Pinkston’s attorneys argued the case should be exempted because the improper CBD tickets were issued illegally, and should be considered void.

He further argued an appeal to the city’s administrative hearing officers would be pointless, because that department lacked the ability under the law to give him the full scope of relief he sought, including an injunction against the city forbidding them from issuing such tickets and potentially forcing the city to refund any fines paid by people who, like Pinkston, simply chose to pay the fine, rather than risk a long fight and more severe consequences down the road.

The appeals judges pulled most of Pinkston’s arguments to the curb.

For instance, they ruled the tickets were issued by the city under valid authority. So the tickets were “not ‘void,’ but merely voidable,” the majority ruled.

The justices also determined an appeal to the city’s DOAH would not have been necessarily “futile,” as Pinkston contended.

But the majority agreed with Pinkston that the city’s administrative hearings process offered Pinkston no opportunity to actually halt the alleged “routine practice” of issuing bogus CBD tickets.

The majority said they believed Pinkston should get the chance to attempt to prove his claims that the city engaged in a systemic, illegal pattern, and may owe a class of tens of thousands of others money.

“To be clear, if on remand the evidence fails to support a finding that the City is engaged in the ‘routine practice’ Mr.

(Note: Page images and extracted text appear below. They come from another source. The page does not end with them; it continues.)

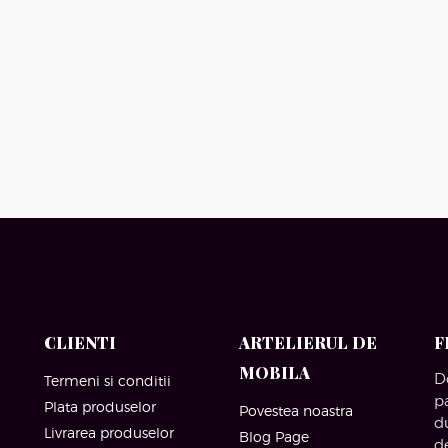
CLIENTI
ARTELIERUL DE
F
MOBILA
D
Termeni si conditii
p
Plata produselor
Povestea noastra
d
Livrarea produselor
Blog Page
d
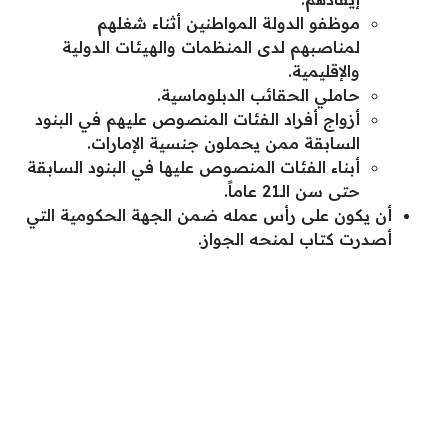
موظفو الدولة المواطنين أثناء شغلهم
لمناصبهم لدى المنظمات والهيئات الدولية
والإقليمية.
حاملي الحقائب الدبلوماسية.
أزواج أفراد الفئات المنصوص عليهم في البنود
السابقة ممن يحملون جنسية الإمارات.
أبناء الفئات المنصوص عليها في البنود السابقة
حتى سن الـ21 عاماً.
أن يكون على رأس عمله ضمن الجهة الحكومية التي
أصدرت كتاب لمنحه الجواز.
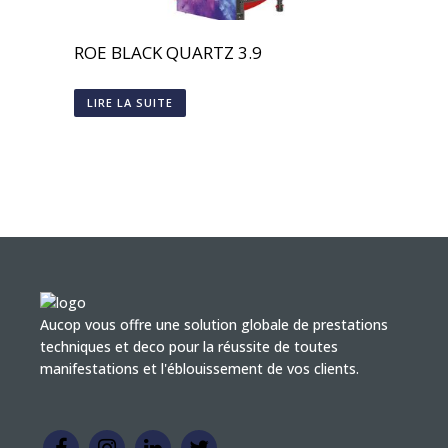
ROE BLACK QUARTZ 3.9
LIRE LA SUITE
Aucop vous offre une solution globale de prestations
techniques et deco pour la réussite de toutes
manifestations et l'éblouissement de vos clients.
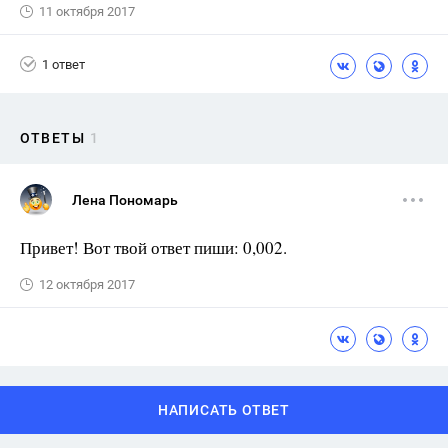
11 октября 2017
1 ответ
ОТВЕТЫ
1
Лена Пономарь
Привет! Вот твой ответ пиши: 0,002.
12 октября 2017
НАПИСАТЬ ОТВЕТ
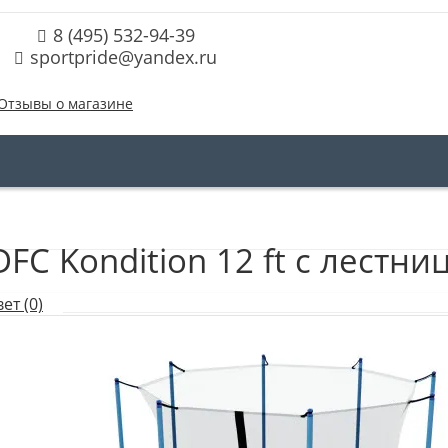
8 (495) 532-94-39
sportpride@yandex.ru
Отзывы о магазине
FC Kondition 12 ft с лестни
ет (0)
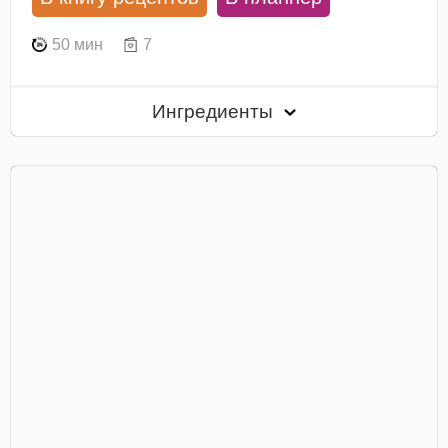
50 мин
7
Ингредиенты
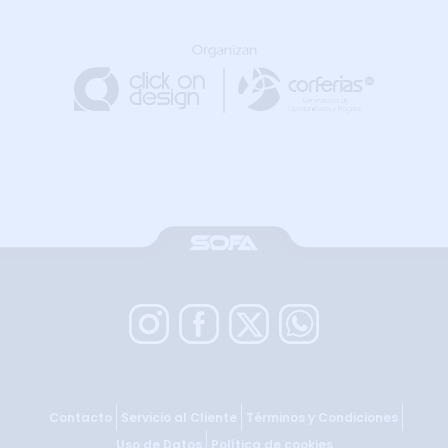
Contacto
Servicio al Cliente
Términos y Condiciones
Uso de Datos
Política de cookies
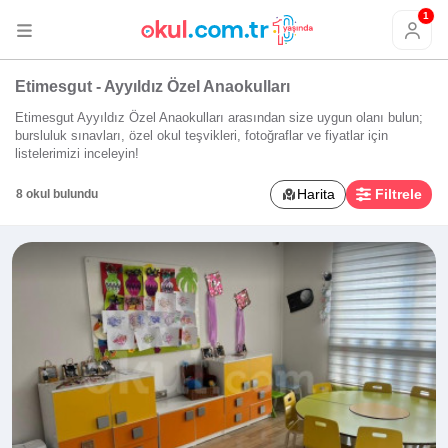
1
Etimesgut - Ayyıldız Özel Anaokulları
Etimesgut Ayyıldız Özel Anaokulları arasından size uygun olanı bulun;
bursluluk sınavları, özel okul teşvikleri, fotoğraflar ve fiyatlar için
listelerimizi inceleyin!
Harita
Filtrele
8 okul bulundu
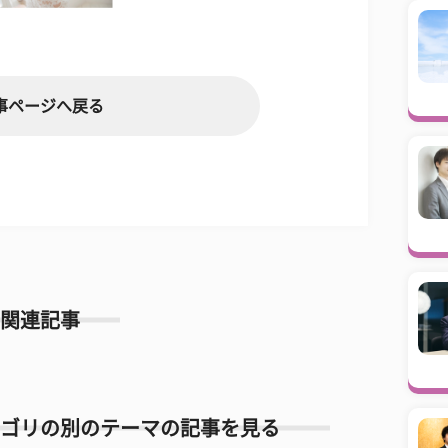
事ページへ戻る
関連記事
ゴリの別のテーマの記事を見る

Pinkston has alleged, then the exhaustion doctrine will indeed apply to any attempts through this litigation to adjudicate parking tickets on an individualized basis or to review administrative decisions outside the strictures of the Administrative Review Law,” Justice Mikva wrote for the majority.

The majority also rejected the city’s attempt to argue the lawsuit should be tossed because Pinkston had “voluntarily paid” the fine.

Pinkston argued the payment was made under threats of further action against him, including late fees, interest, “immobilization of his vehicle” and possible suspension of his driver’s license, for failure to pay.

The justices said there were too many open questions remaining concerning just how “voluntary” Pinkston’s payment may have been to allow them to dismiss on those grounds at this point.

In dissent, Justice Oden Johnson said the majority erred in determining Pinkston should get another shot at pressing his claims.

Oden Johnson said the law does not give the courts the ability to even consider challenges to parking tickets until the administrative hearing process has been completed and exhausted.

To allow this case to proceed, she said, the courts must first know if the tickets were lawfully issued or not, a task she said should be assigned to the city’s Administrative Hearings Department.

“I disagree with the majority’s holding that plaintiff meets an exception to the exhaustion of remedies doctrine, namely that the DOAH could not provide him with the ultimate relief he sought,” Oden Johnson wrote. “Such relief is premised on the factual finding of whether such ticket for illegally parking within the Central Business District was proper, which is squarely within the authority of the DOAH and not the circuit court.

“Additionally, until such factual determination is made, I do not believe that we can reach the issue of whether the City’s alleged practice is systemic or not.”

The city has been represented by attorneys from its Department of Law.

The appellate panel reversed Judge Moreland’s judgment, and remanded the case to the Cook County courts for further proceedings.